Но как же платить за учебу? Для этого нам был ниспослан ангел в лице Имельды, богатой сестры Майкла, чей дом с колоннами, из песчаника цвета золотистого меда, уютно примостился в одной из падей центральной части графства Сомерсет. Он-то и дал мне прибежище, когда я выбыл из монастырского приюта. Здесь, в Виллоубруке, где лошади, спасенные от изнурительной работы в шахтах, неспешно щипали траву на выгоне, а у каждой собаки было собственное кресло, проживали три великодушных сестры, из которых Имельда была старшей. Имелись у них и часовня для домашних молитв, и колокол для трехкратного чтения "Ангела Господня", и ах-ах, и старомодный домашний ледник, и лужайка для игры в крокет, и плакучие липы, что, не выдерживая напора штормовых ветров, падали… А еще Комната дядюшки Генри, поскольку тетушка Имельда была вдовой героя войны по имени Генри, единолично спасшего Англию. В комнате хранилось все - от его первого плюшевого мишки, лежащего на его подушке, до Последнего Письма с Фронта на аналое в позолоченной оправе. Но - ни единой фотографии, увольте. Тетушка Имельда, столь же ехидная и резкая в обращении, сколь нежная в глубине души, прекрасно помнила своего Генри и без всяких фотографий - так она берегла его только для себя одной.

*

Однако брат Майкл знал и мои слабые места. Он понимал, что вундеркинд - каковым он меня почитал - нуждается не только в поощрении и заботе, но и в обуздании. Ему было известно, что я усерден, но импульсивен: слишком легко готов сойтись с любым, кто проявит ко мне добросердечие; слишком боюсь быть отвергнутым, слишком опасаюсь равнодушия или, хуже того, насмешек; слишком спешу ухватиться за все, что бы мне ни предложили, - из страха, что в следующий раз не предложат. Он не меньше, чем я, ценил мой тонкий слух скворца и цепкую память галки, но настаивал на том, чтобы я тренировал и то и другое, как музыкант или священник, ежедневно шлифующие свое мастерство. Он знал, что каждый язык для меня драгоценен, причем не только языки-тяжеловесы, но и малые, обреченные на вымирание из-за отсутствия письменности; понимал, что сын миссионера обязан преследовать этих заблудших овец и возвращать их обратно в стадо; понимал, что я слышу в их звучании отголоски легенд, исторических событий, побасенок и поэтических обобщений, а также голос собственной воображаемой матери, услаждающей мой слух историями о незримых духах. Он понимал, что молодой человек, чутко улавливающий каждый нюанс и оттенок речи, легче поддается внушению, чужому влиянию и в невинности своей запросто может быть сбит с пути. Сальво, без конца повторял мой учитель, будь осторожен. Кругом полным-полно людей, которых способен любить лишь один Господь.

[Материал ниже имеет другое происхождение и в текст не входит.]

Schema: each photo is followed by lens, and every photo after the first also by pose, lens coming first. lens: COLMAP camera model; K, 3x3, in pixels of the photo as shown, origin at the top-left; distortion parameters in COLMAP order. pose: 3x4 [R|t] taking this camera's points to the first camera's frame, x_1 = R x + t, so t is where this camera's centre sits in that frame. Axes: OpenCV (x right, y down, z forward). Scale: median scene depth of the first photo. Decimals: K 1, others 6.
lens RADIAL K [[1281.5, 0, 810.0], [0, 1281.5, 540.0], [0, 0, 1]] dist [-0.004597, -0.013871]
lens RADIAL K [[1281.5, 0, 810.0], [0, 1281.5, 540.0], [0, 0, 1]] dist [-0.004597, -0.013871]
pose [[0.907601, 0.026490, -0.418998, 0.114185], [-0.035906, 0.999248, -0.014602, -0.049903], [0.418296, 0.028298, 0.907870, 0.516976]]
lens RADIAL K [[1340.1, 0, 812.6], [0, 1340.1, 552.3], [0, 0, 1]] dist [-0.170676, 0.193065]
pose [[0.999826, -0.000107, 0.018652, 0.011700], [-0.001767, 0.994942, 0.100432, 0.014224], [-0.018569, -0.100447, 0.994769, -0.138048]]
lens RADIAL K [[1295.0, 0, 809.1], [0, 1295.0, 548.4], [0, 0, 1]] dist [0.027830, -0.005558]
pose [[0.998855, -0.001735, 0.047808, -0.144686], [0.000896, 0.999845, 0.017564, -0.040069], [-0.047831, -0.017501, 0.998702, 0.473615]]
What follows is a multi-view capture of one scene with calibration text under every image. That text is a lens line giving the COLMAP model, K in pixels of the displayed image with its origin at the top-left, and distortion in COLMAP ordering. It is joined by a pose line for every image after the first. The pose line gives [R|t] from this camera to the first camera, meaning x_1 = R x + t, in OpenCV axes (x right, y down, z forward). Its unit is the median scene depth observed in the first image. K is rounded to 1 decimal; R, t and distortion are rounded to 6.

Именно Майкл, заставив меня пойти по тяжкому пути благочиния и строгости, превратил мои необычные способности в универсальный, разносторонний механизм. Ничто в сознании его славного Сальво, твердил он, не должно пропасть зря, ничему нельзя позволить проржаветь от неупотребления. Каждая мышца и каждая жилка божественного дара должна получать ежедневную дозу тренировки в гимнастическом зале разума: поначалу эта задача была возложена на частных репетиторов, потом на преподавателей в Школе изучения стран Востока и Африки при Лондонском университете, где я удостоился высших оценок, изучая африканские языки и литературу, со специализацией в суахили и, разумеется, французском. И наконец, в Эдинбурге я добился того, что составило в дальнейшем предмет особой гордости: получил звание магистра наук в области письменного и устного перевода для применения на государственной службе.

В общем, к концу обучения у меня было едва ли не больше дипломов и зачетов за практику перевода, чем у доброй половины убогих переводческих агентств, выхватывающих друг у друга любую, самую паршивую работенку в судах и адвокатских конторах на Чансери-Лейн. А брат Майкл, испуская дух на своей железной койке, гладил мои руки и уверял, что я его лучшее творение в этом мире - и в подтверждение этого заставил меня принять золотые наручные часы, подарок Имельды, да хранит ее Господь. Он умолял не забывать заводить их каждый день, как символ нашей с ним связи, неподвластной смерти.